The revised bench then proceeded to rush through the proceedings to conclude within days. The final hearing, held on 14 April 2026, lasted approximately seven hours. Within that limited time, the Plaintiff and the Intervening Party were not afforded adequate opportunity to present their submissions — a concern that was raised by the parties during the hearing itself. Given the legal novelty and constitutional significance of the arguments advanced, the Plaintiff requested an additional hearing to present further submissions. That request was denied, without explanation.

While the MDP notes with appreciation that Justice Shujune's dissenting opinion directly and precisely engaged with the constitutional arguments placed before the Court, the majority opinion failed to meet the case on its own terms. The question before the Court was not whether anti-defection rules are desirable in principle, nor whether such mechanisms have merit in comparative constitutional law. The question was specific: whether this particular amendment violated the basic structure and foundational elements of the Constitution of the Maldives.

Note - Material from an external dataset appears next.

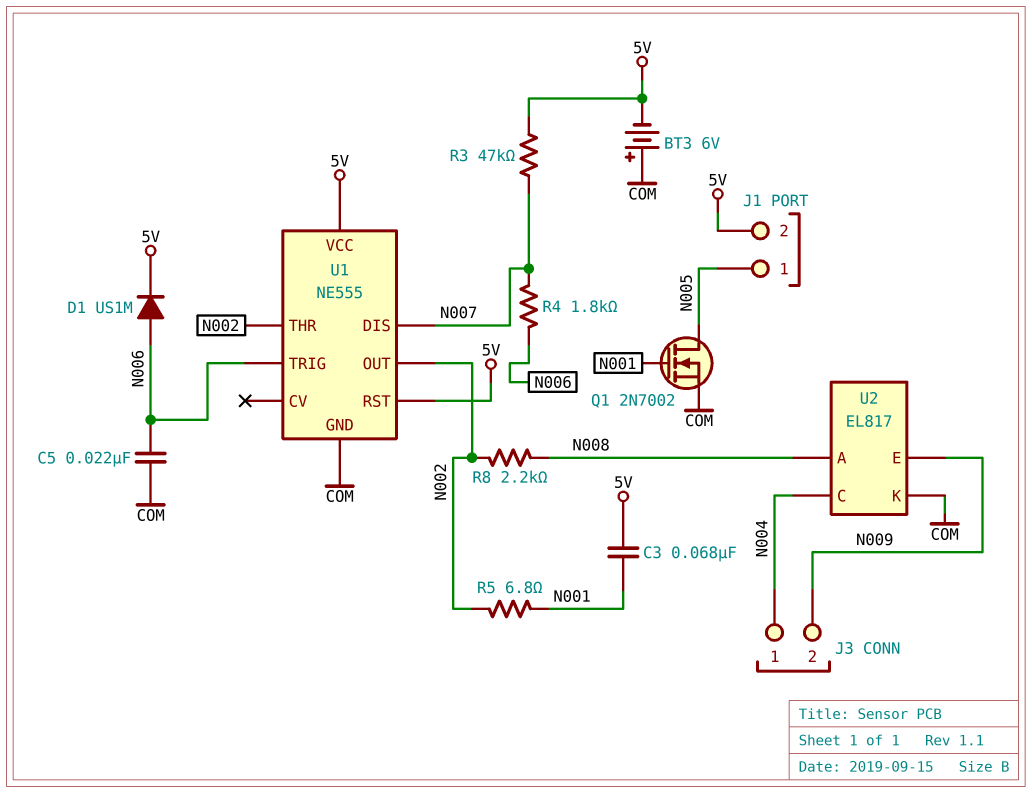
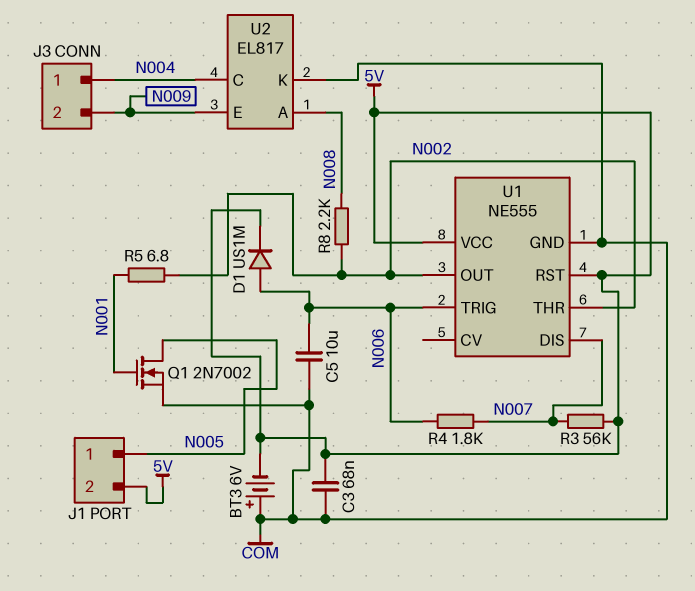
C3: 68nF (5V, N001) -> 68nF (5V, COM)
C5: 22nF (COM, N006) -> 10uF (COM, N006)
R3: 47k (5V, N007) -> 56k (5V, N007)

The majority opinion's departure from this core question is not a legal technicality. It is a failure to adjudicate the matter that was actually brought before the Court.

Furthermore, the majority opinion acknowledged that the entire purpose of the Sixth Amendment was its retrospective application to the incumbent People's Majlis — justified, in the State's own submissions, by the pressing need to address floor-crossing. Yet the same majority chose to set aside the State's concurrent position that Section 73 of the amendment cannot, in fact, be implemented at present, on the basis that the legislation required to give effect to the removal of sitting MPs from their parties has not yet been passed. This is a fundamental inconsistency: the State cannot simultaneously assert an urgent constitutional necessity that justified bypassing democratic process, while also acknowledging that the mechanism it rushed into law remains inoperable.

President Muizzu’s latest intervention to dismantle the Maldives democratic structures comes after the Government was handed a resounding defeat in the referendum held earlier this month where the Government lost its campaign to change the constitution to merge the Presidential and Parliamentary elections. This result, which is widely perceived as a reflection of the public’s disapproval of President Muizzu and his Government has not led to a reform of the Government but rather a doubling down by the Government of its suppression of the Maldives independent institutions.